Supply Chain and Inventory Management: EMS providers need expertise in managing procurement and use various approved vendors. They can also solve short term bottlenecks by grey market purchases – services that can be hard for others to access. They need expertise in scheduling and planning production and use well established ERP systems and methods. Most will also operate a digital (or paper) Manufacturing Execution System (MES) platform that regulates and maintains scheduling on the production lines. Balancing a line, ensuring JIT stock and labour and scheduling precisely are tough tasks for the amateur.
By these means, capable EMS providers are responsive to the requirements of their clients and agile in handling issues as they arise (or before). This relies heavily on close management of supply chains and logistics – labour intensive tasks that are best performed with expertise.
By commissioning these services from their EMS, OBMs avoid the need to invest in complex IT systems, supply chain management expertise and long-term staff expertise.
Productivity and cost control: Delays in manufacturing mean delays in delivery and the reputation and market status damage can be very hard to recover from. A rigorous EMS provider reduces the risk that product will not be delivered to market on time, with all the profile and revenue implications that this would entail.
An EMS service provider has advantages of scale in many aspects of procurement and logistics. This can provide leverage in purchasing power to hold down prices and in securing supply in the face of shortages – which are all too common in periods of stressed supply chains.

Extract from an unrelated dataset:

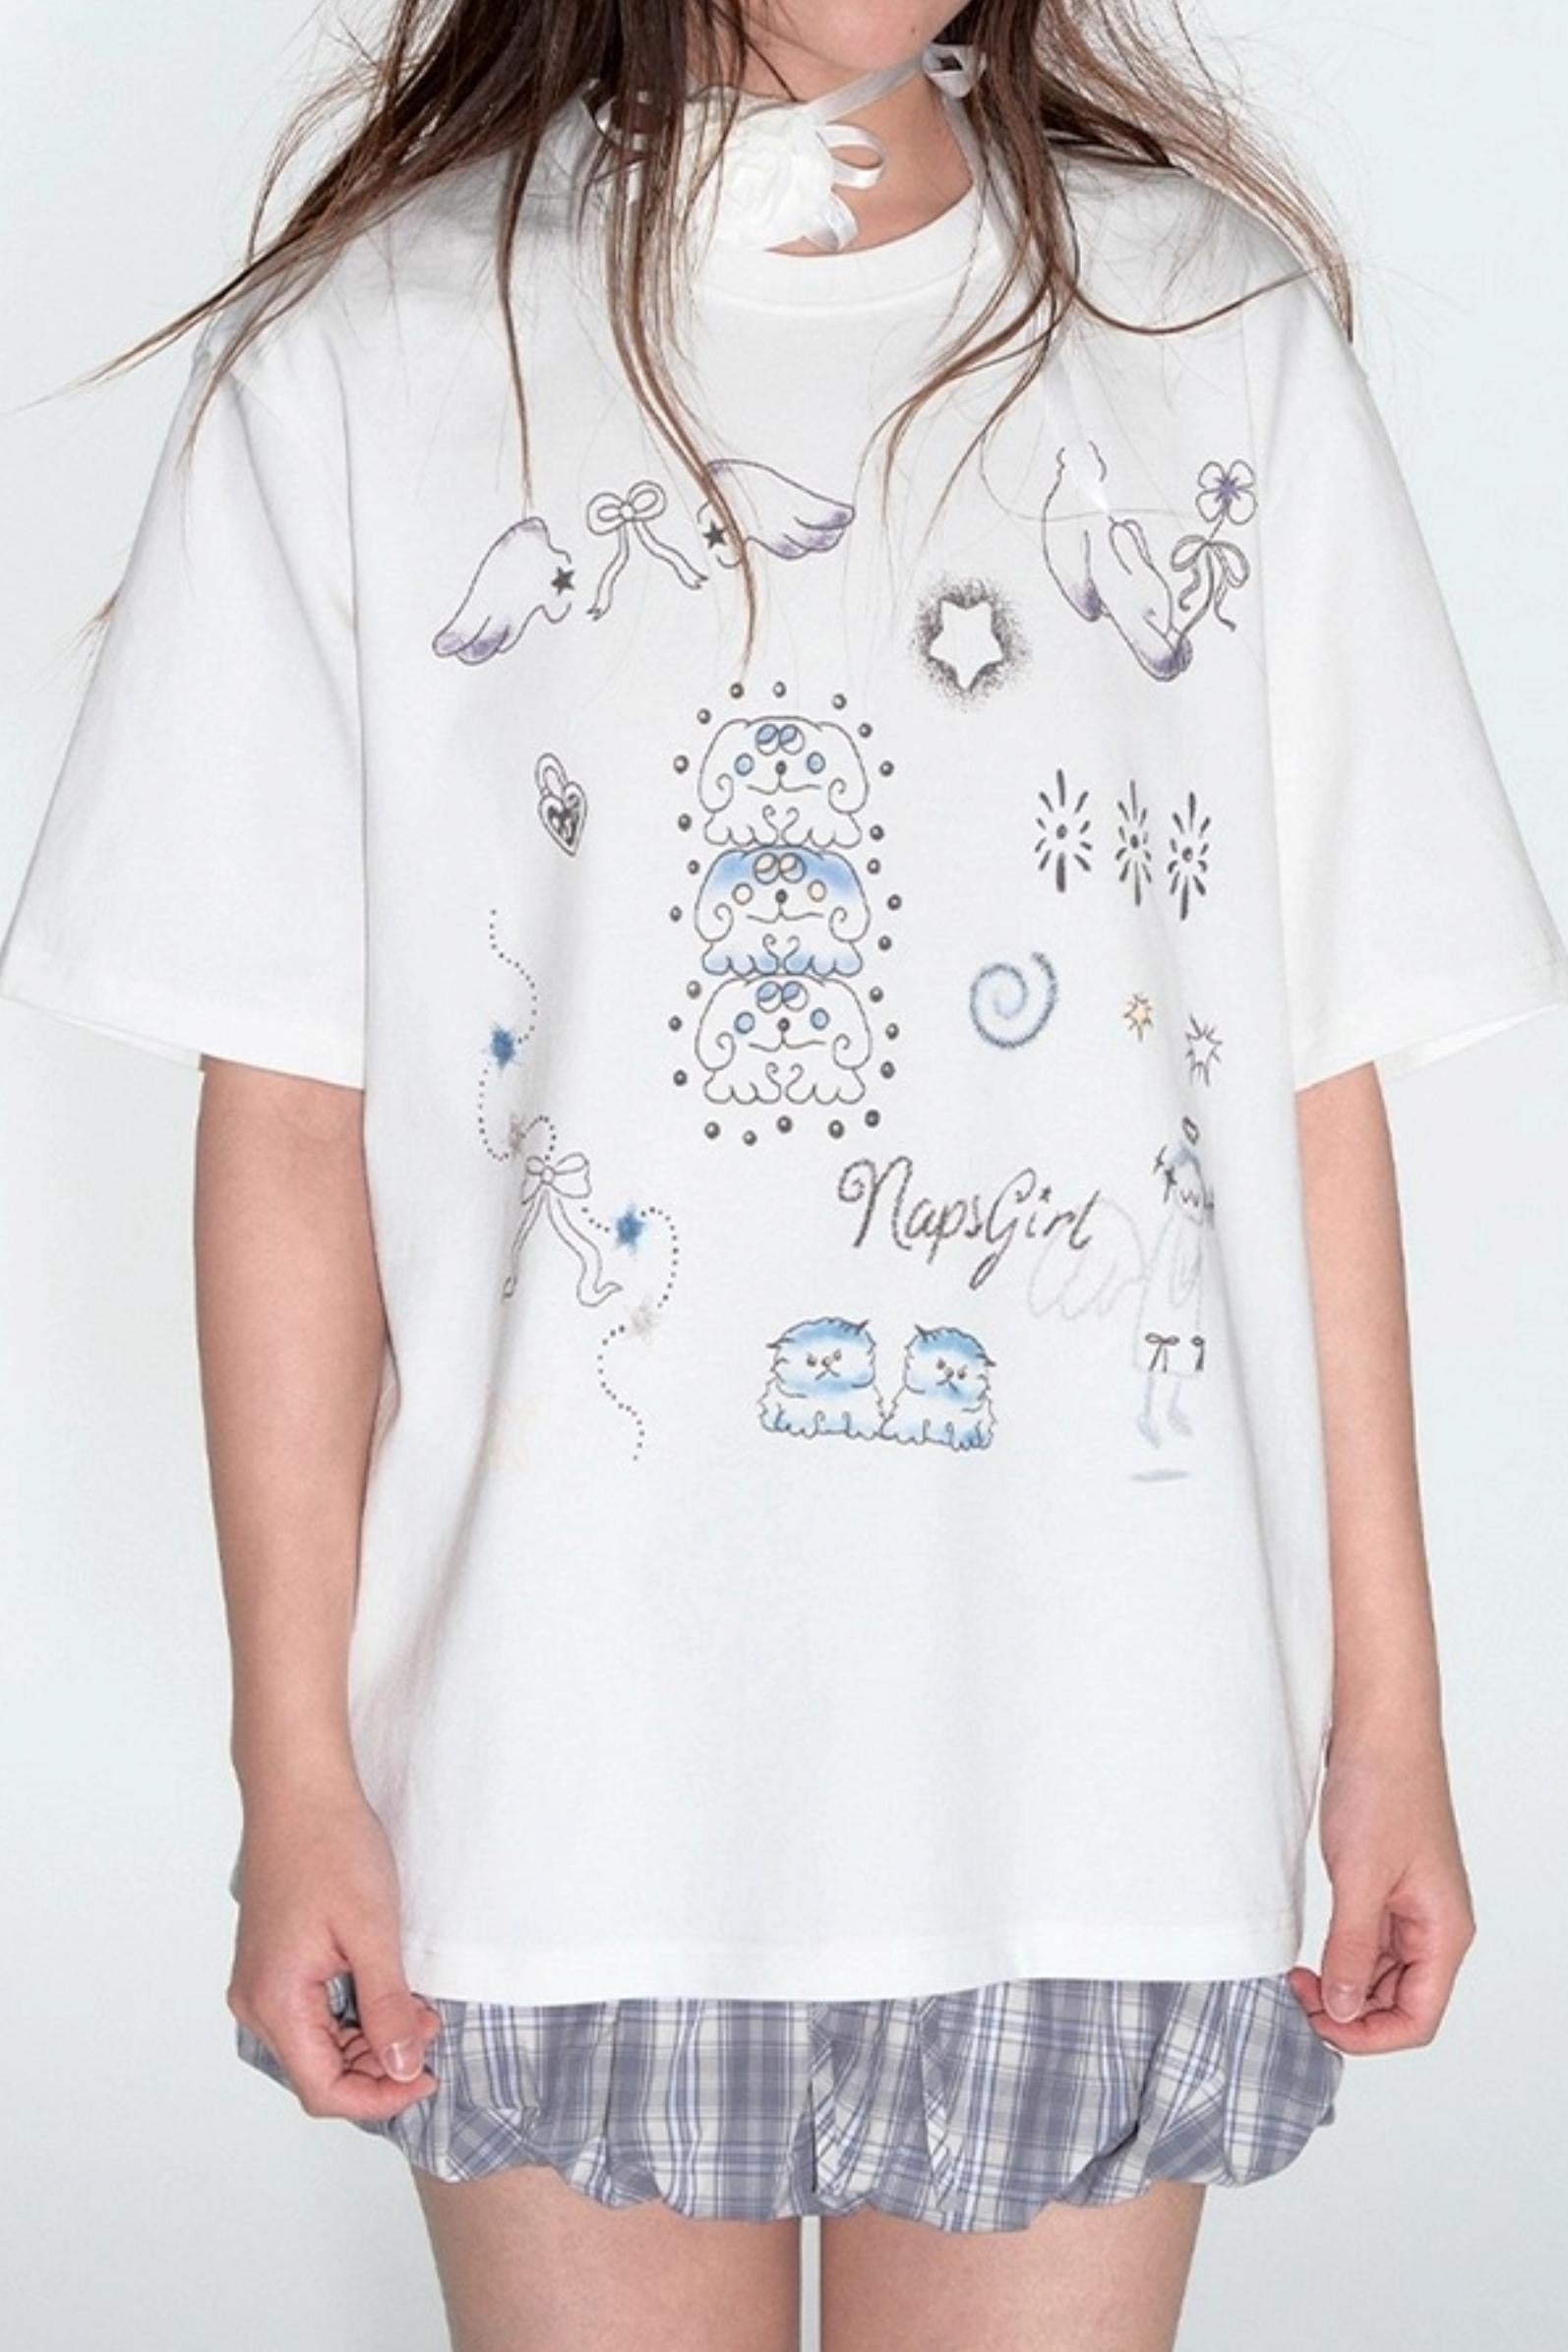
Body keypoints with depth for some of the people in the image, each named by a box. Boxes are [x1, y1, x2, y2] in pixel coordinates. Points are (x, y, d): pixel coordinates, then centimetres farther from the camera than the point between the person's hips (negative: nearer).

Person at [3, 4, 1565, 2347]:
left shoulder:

The client benefit from access to the EMS economies of scale is savings in the unit cost of the product, which can be the difference between market traction and failure.
China: The right place for electronics manufacturing
The ongoing growth of the penetration of electronics into every product sector and all industries has driven development of the EMS sector in China more than any other region. OBMs have wide options in seeking partnerships with EMS providers, but the infrastructure and environment development in Mainland China has stratified and diversified the service offering in the region to such a degree that it is the right place to work. China suppliers remain cost-efficient, as efficiency/automation and capability gains continue to offset rising labour costs and improving labour conditions in the country. Increasing capability results in the ability to accommodate the most complex products – and the scale of regional activity allows EMS providers to offer the best engineering capabilities.
The novel coronavirus (Covid-19) pandemic has influenced both supply and demand in the EMS sector. Disruptions in the supply chain and lack of travel ability reducing hands-on with suppliers caused difficulties which remain. But they also enforced an attitude shift – in the realisation that on-site visits were an expensive element whose importance has been overestimated. Growth in the sector in China was interrupted by the pandemic, but has subsequently returned as the world has adapted to the new reality and stopped waiting for the return to the old normal.
This is both opportunity and a threat to the EMS sector. Suppliers have responded by increasing their focus on client relations and crisp communications, to offset some of the ill effects of travel restrictions.
The EMS sector in China is increasingly diverse in capabilities, increasingly deeply specialised and is maintaining its competitive cost base as a result. Whether you’re a startup taking a first dip into the product manufacturing sector, an established mid size company expanding its product base or a large, high capability company looking to reduce product actualisation costs, there is an EMS partner in Mainland China to suit your needs and serve in assisting your progress to market – and the process of developing and maintaining those relationships is less arduous than it seems.